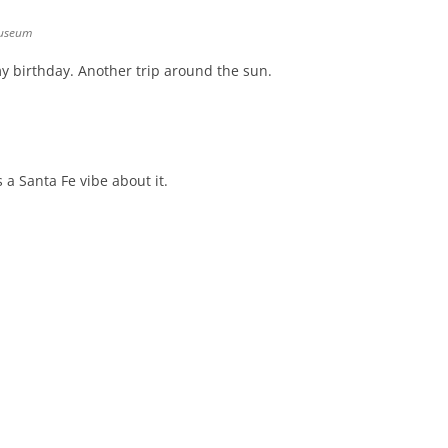
museum
y birthday. Another trip around the sun.
s a Santa Fe vibe about it.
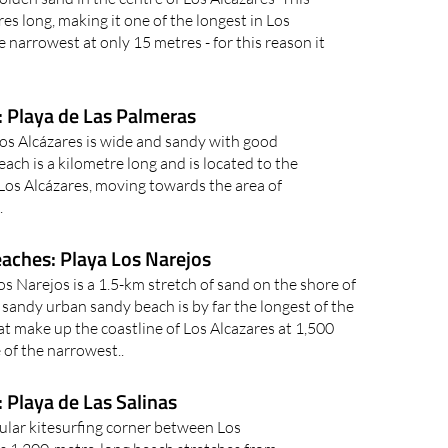
es long, making it one of the longest in Los
he narrowest at only 15 metres - for this reason it
: Playa de Las Palmeras
os Alcázares is wide and sandy with good
each is a kilometre long and is located to the
 Los Alcázares, moving towards the area of
.
eaches: Playa Los Narejos
s Narejos is a 1.5-km stretch of sand on the shore of
sandy urban sandy beach is by far the longest of the
t make up the coastline of Los Alcazares at 1,500
e of the narrowest..
 Playa de Las Salinas
pular kitesurfing corner between Los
+++++
**EXERCISE AIM**. Copy out the text read from every row line for line, without changing a character, and leave the pictures out.

**RESPONSE TO THE EXERCISE**.
museum
y birthday. Another trip around the sun.
s a Santa Fe vibe about it.
es long, making it one of the longest in Los
he narrowest at only 15 metres - for this reason it
: Playa de Las Palmeras
os Alcázares is wide and sandy with good
each is a kilometre long and is located to the
 Los Alcázares, moving towards the area of
.
eaches: Playa Los Narejos
s Narejos is a 1.5-km stretch of sand on the shore of
sandy urban sandy beach is by far the longest of the
t make up the coastline of Los Alcazares at 1,500
e of the narrowest..
 Playa de Las Salinas
pular kitesurfing corner between Los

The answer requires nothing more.